Plop the day he came home:

----------


## Royal Hijinx

My juvi is a jumper big time.  I just try to handle it on the cage or over something soft and not too far off the ground.  My girl on the the other hand is a puppy and poses for pictures great.

----------


## Kinra

My two smallest ones are like that.  They just try so hard to get away.  My secret to getting pictures of them is to be quick.  Another thing I will do is just let them tire themselves out before trying to get pictures.  Mine either run up my arm and I grab them before they to my shoulder or they like to jump out of my hands onto my bed.  I don't really recommend this, but I have gently held their tails before to get a good picture too.  I don't do it often and I don't recommend it because I would hate to see a gecko lose it's tail from handling.

I learned pretty fast the that little ones will try to make any jump even if your hand is a foot from what they are trying to jump too.  Sitting on my bed is the best way for me to handle mine since I usually sit in the center and I can reach pretty much anywhere they jump to easily.   :Smile:

----------


## EverEvolvingExotics

I try to take pictures of my jumpy cresties on the floor, that way if they choose to jump or run no injuries can happen.  It seems to really help to slowly put my hand in front of their face or path and they usually sit still for a while with this method.  When I have my camera in focus and it's ready to go I quickly snap a few shots and repeat as needed.  I'd recommend handling them in area that they can easily be caught if they do decide to run away, maybe your bathroom or something similar.

----------


## KatStoverReptiles

Thanks guys. I'm glad I'm not the only one who's crestie wants to run away from.
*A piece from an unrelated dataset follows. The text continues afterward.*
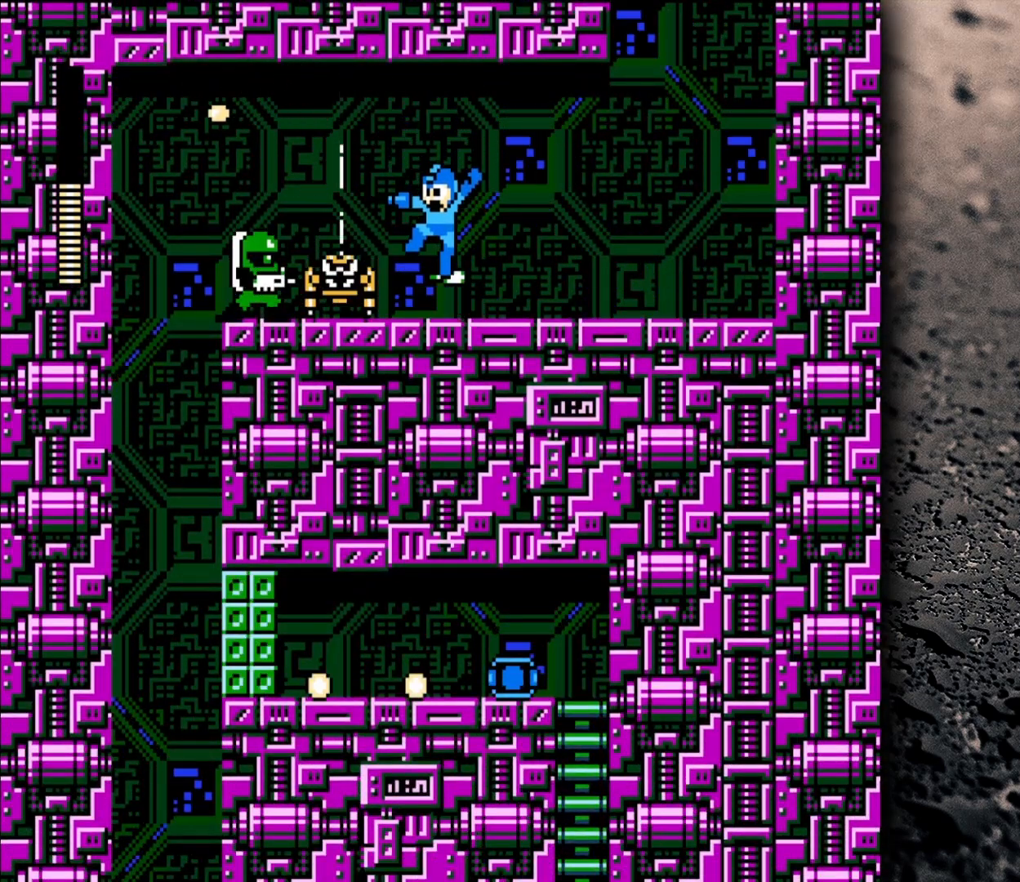
{"buttons": ["DPAD_LEFT"], "events": [[17, "Y", "down"], [33, "Y", "up"], [83, "Y", "down"], [150, "Y", "up"], [167, "DPAD_LEFT", "down"], [250, "Y", "down"], [300, "Y", "up"], [367, "Y", "down"], [433, "Y", "up"]]}
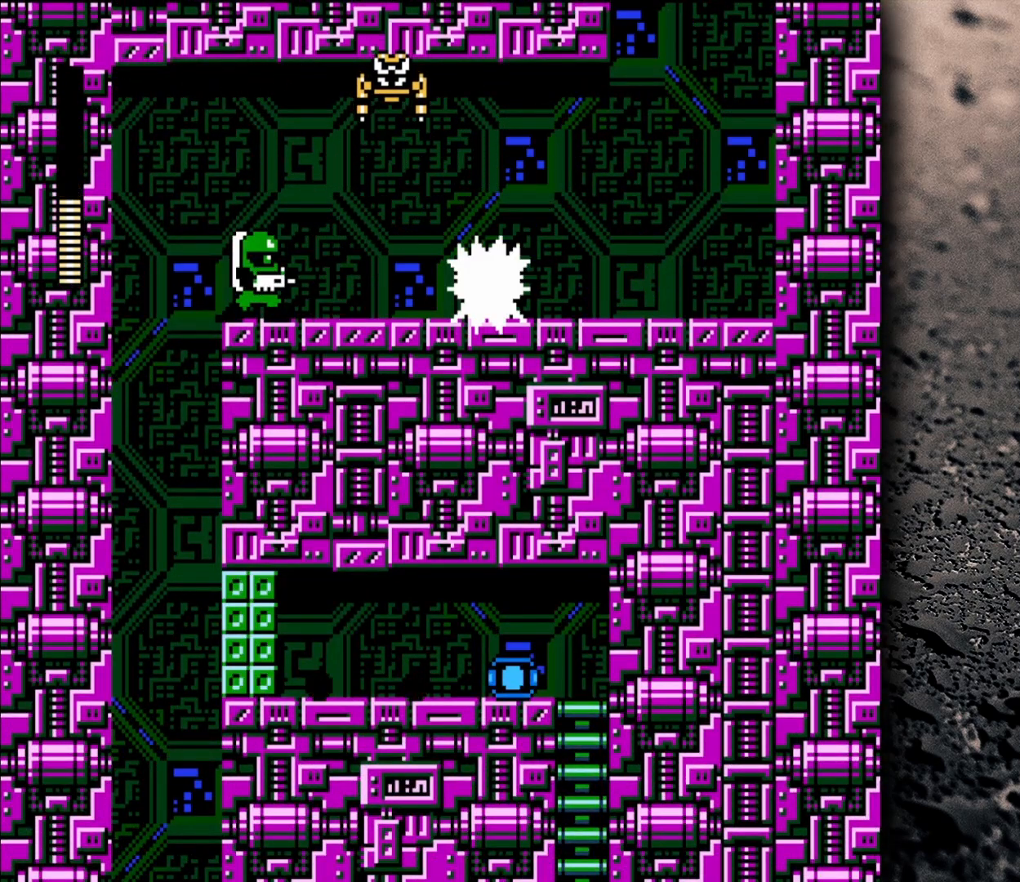
{"buttons": ["Y", "DPAD_LEFT"], "events": [[200, "Y", "down"], [283, "Y", "up"], [333, "Y", "down"], [383, "Y", "up"], [483, "Y", "down"]]}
Have you noticed that they become less jumpy once they get older/bigger?

My Plop safely IN his cage.  :Smile:

----------


## TheWinWizard

It takes time for them to get used to being handled. You can weigh them by putting him in a deli cup, weigh, then remove the Crestie and weigh the deli cup empty.

----------


## Kinra

> Thanks guys. I'm glad I'm not the only one who's crestie wants to run away from.
> 
> Have you noticed that they become less jumpy once they get older/bigger?
> 
> My Plop safely IN his cage.


He's cute.   :Smile: 

It really depends on how much you handle them.  Most of mine are a lot less flighty than my babies, but they still jump and run up my arms, they are just slower and less suicidal about it.  I can also get them to sit still for a few seconds after they calm down from being taken out.  Wally Kern of Supreme Gecko has a big male he calls Speckles that is super calm.  He was the first adult cresite I ever held.  It made me fall in love with the species even more.   :Very Happy:

----------


## sleepygeckos

I came into this thread thinking - I'm not the only one with a non-breeding frustrated gecko! Then I realized, nope, just still me. Your crestie does not hate you until it bites you, a lot, during mating season.  :Tears: 

I can say I was lured in by a perfectly calm crestie and then I got my little crazy girl. She's 6 years now, but I can't say she's slowed down much. I think in 6 years we've gotten... 3? clear pictures of her. Haha. As far as handling, you really have to be quick when they are younger and I second the comment about being near the floor. I would actually sit on the floor and we'd pass the gecko between us for flopping time. She only jumped on the floor once and I think was more surprised by getting there than having a desire to get away, so she was quickly scooped up. We always keep her travel box handy in case she gets out of hand - she recognizes it and will, occasionally, go in there willingly during cleanings.

So there is hope you're little one will calm down, just don't count on it! LOL On the other hand, my friend's the bump on a log crestie I fell in love with can't hold a candle to my little girl's personality... sometimes it is even helpful and cute.  :Wink: 

PS Love the name Plop!

----------


## AEnimaDrummer98

All my Rhacs are pretty calm, don't really mind being handled.  I have never been bit by one of my Rhacs either except one of my Gargs but it was in the pet store I rescued him from and he's been fine since.  I rescued him from a tank they thought was EMPTY  :Mad:    Poor thing had stuck shed and you could see his ribs and he has a kink in his mouth (he was jus a hatchling)  Now hes fat, active and happy a little schleiigen

----------